◆ THE DATA ◆

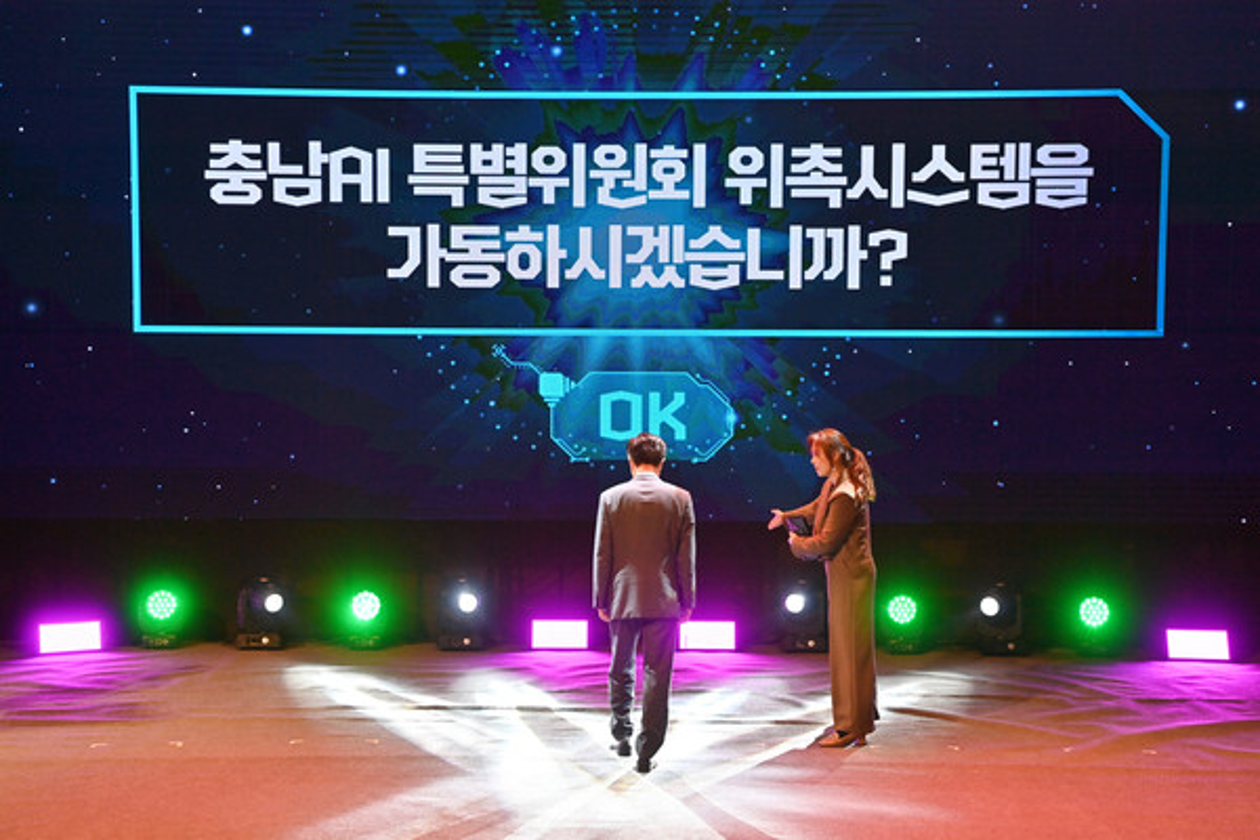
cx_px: 630
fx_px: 1925
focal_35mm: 55
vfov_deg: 24.6
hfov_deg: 36.2
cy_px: 420
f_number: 5.6
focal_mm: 55
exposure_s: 1/250
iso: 1000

◆ PROBLEM DETAILS ◆
Transcribe exactly, and only, the lines from the one holding "focal_35mm: 55" through the final line of the listing.

◆ WRITTEN RESPONSE ◆
focal_35mm: 55
vfov_deg: 24.6
hfov_deg: 36.2
cy_px: 420
f_number: 5.6
focal_mm: 55
exposure_s: 1/250
iso: 1000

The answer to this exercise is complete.